A motley collection on the Motherland

Historian and Trinamool MP Sugata Bose puts together scholarly papers, his Lok Sabha speeches, newspaper articles, book reviews, and a lecture in his take on nationhood.
Image for representational purpose
Image for representational purpose

This should have been a slimmer book, or two different books. Sugata Bose is a respected historian and academic, now Professor (on leave) from Harvard University. He is the author of several books and papers.
There is no objective truth about history. Perceptions are a function of the subjective prism one uses. That’s the nature of the discipline (as with other social sciences) and historians have differing points of view.

It is possible to appreciate Sugata Bose’s work on agrarian Bengal or trade along the Indian Ocean, without necessarily agreeing with everything. The blurb on the jacket describes Sugata Bose as a historian and an academic.

This book is a motley collection. It has five papers (all published earlier), one lecture (due to be separately published), two newspaper articles, two book reviews and six Lok Sabha speeches. There are books and books. Rarely do academic-style papers mesh well with newspaper columns. Sugata Bose has a coherent view on nationalism, perceptions of the nation as a mother, Aurobindo’s thought, colonial perspectives and so on.  Therefore, despite being published earlier, those five papers are scholarly and make for good reading.

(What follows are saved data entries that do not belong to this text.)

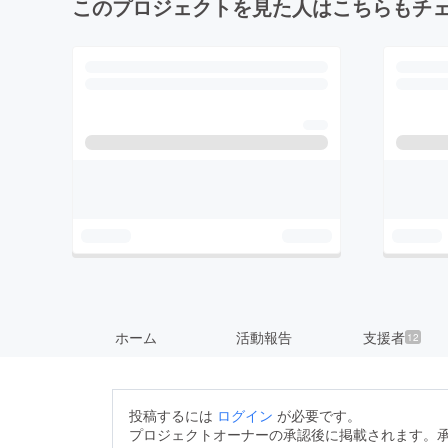
このプロジェクトを見た人はこちらもチ
ホーム
活動報告
支援者
12
投稿するには
ログイン
が必要です。
プロジェクトオーナーの承認後に掲載されます。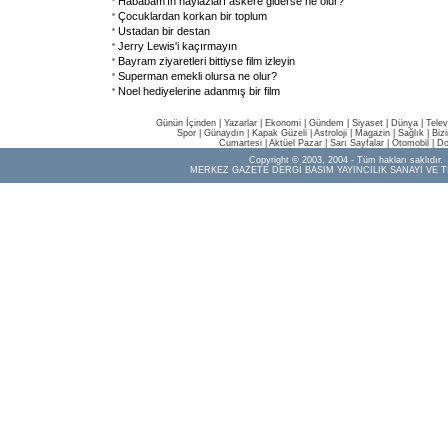
Hababam'ın haylazları askere giderse ne olur?
Çocuklardan korkan bir toplum
Ustadan bir destan
Jerry Lewis'i kaçırmayın
Bayram ziyaretleri bittiyse film izleyin
Superman emekli olursa ne olur?
Noel hediyelerine adanmış bir film
Günün İçinden
|
Yazarlar
|
Ekonomi
|
Gündem
|
Siyaset
|
Dünya |
Telev
Spor
|
Günaydın
|
Kapak Güzeli
|
Astroloji
|
Magazin
|
Sağlık
|
Biz
Cumartesi
|
Aktüel Pazar
|
Sarı Sayfalar
|
Otomobil
|
Do
Copyright © 2003, 2004 - Tüm hakları saklıdır.
MERKEZ GAZETE DERGİ BASIM YAYINCILIK SANAYİ VE T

A decent book consisting of academic-style papers requires something between 12-15 papers. At best, one can throw in a lecture (the B R Nanda one, on unity and partition and Mahatma Gandhi). Thus, Sugata Bose only had six papers worth publishing in that style of book and I think he should simply have waited until he had accumulated enough.

Professor Bose doesn’t urgently need more books for his resume. Alternatively, newspaper columns can also make for good books, as long as they retain topicality. Unfortunately, there were only two of these. And unless they are review essays, book reviews simply don’t belong. The blurb doesn’t mention that Sugata Bose has been a Trinamool Congress MP since 2014, though the Lok Sabha speeches wouldn’t have figured otherwise.

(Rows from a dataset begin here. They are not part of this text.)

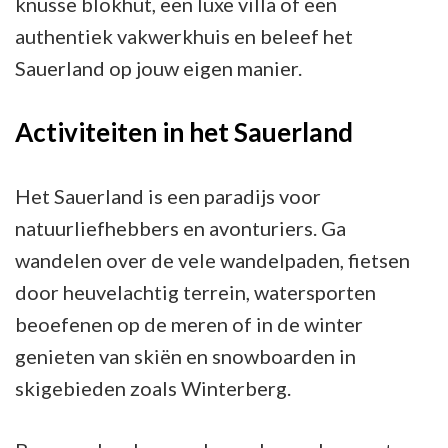
knusse blokhut, een luxe villa of een
authentiek vakwerkhuis en beleef het
Sauerland op jouw eigen manier.
Activiteiten in het Sauerland
Het Sauerland is een paradijs voor
natuurliefhebbers en avonturiers. Ga
wandelen over de vele wandelpaden, fietsen
door heuvelachtig terrein, watersporten
beoefenen op de meren of in de winter
genieten van skiën en snowboarden in
skigebieden zoals Winterberg.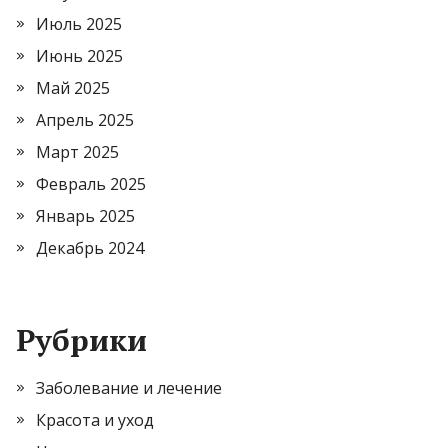
Июль 2025
Июнь 2025
Май 2025
Апрель 2025
Март 2025
Февраль 2025
Январь 2025
Декабрь 2024
Рубрики
Заболевание и лечение
Красота и уход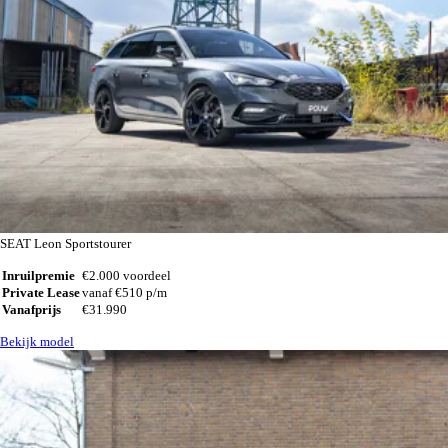
SEAT Leon Sportstourer
Inruilpremie
€2.000 voordeel
Private Lease
vanaf €510 p/m
Vanafprijs
€31.990
Bekijk model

The Introduction states, “From 2014 to 2017 I have had the rather unusual anthropological experience of being a participant-observer in the maelstroms of India’s democratic politics as a member of the Lok Sabha representing the Jadavpur parliamentary constituency…. Speaking in the Lok Sabha often felt like teaching an MOOC, or a Massive Open Online Course.”

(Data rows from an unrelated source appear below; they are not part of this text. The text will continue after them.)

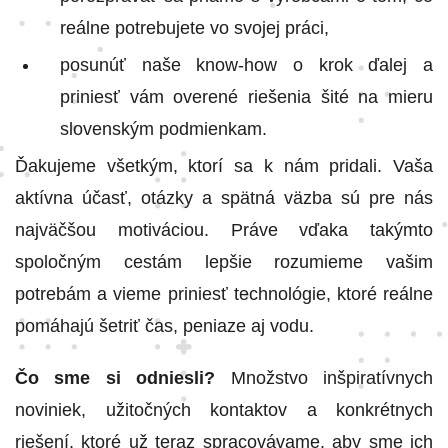
reálne potrebujete vo svojej práci,
posunúť naše know-how o krok ďalej a
priniesť vám overené riešenia šité na mieru
slovenským podmienkam.
Ďakujeme všetkým, ktorí sa k nám pridali. Vaša
aktívna účasť, otázky a spätná väzba sú pre nás
najväčšou motiváciou. Práve vďaka takýmto
spoločným cestám lepšie rozumieme vašim
potrebám a vieme priniesť technológie, ktoré reálne
pomáhajú šetriť čas, peniaze aj vodu.
Čo sme si odniesli?
Množstvo inšpiratívnych
noviniek, užitočných kontaktov a konkrétnych
riešení, ktoré už teraz spracovávame, aby sme ich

“Anthropological” and “teaching” are expressions that have a touch of supercilious disdain about them. Rarely, there are books consisting of excellent speeches delivered by Parliamentarians. The six Lok Sabha speeches included are not in that class.

In any event, Lok Sabha speeches do not belong in a book that has a different kind of core. What was the rush to bring out this motley collection? Perhaps the Introduction offers a clue. “These efforts to rescue nationalism from the chauvinists and religion from the religious bigots seemed to find some resonance even if it is not clear whether the plea for cultural intimacy among India’s diverse communities will succeed in the current atmosphere of unreason and inhumanity.”

The core of the book is academic and these are an academic’s words and language. Indeed, the language is a bit too academic. But this illustrates why this book falls between two stools. An academic has been hijacked by a political party’s agenda and therefore published a hastily-produced book.

Should you read the book? The answer depends on which face of Janus you possess. The academic will like the first part, though the aware academic will already have read these papers. The Trinamool MP, MLA or supporter will love the second part.

In fairness, I should tell you there is a laudatory quote from Amartya Sen, describing this book as “a wonderful vision for a better and united India based on insightful historical analysis”. And yes, a Bengali will appreciate some of the nuances better.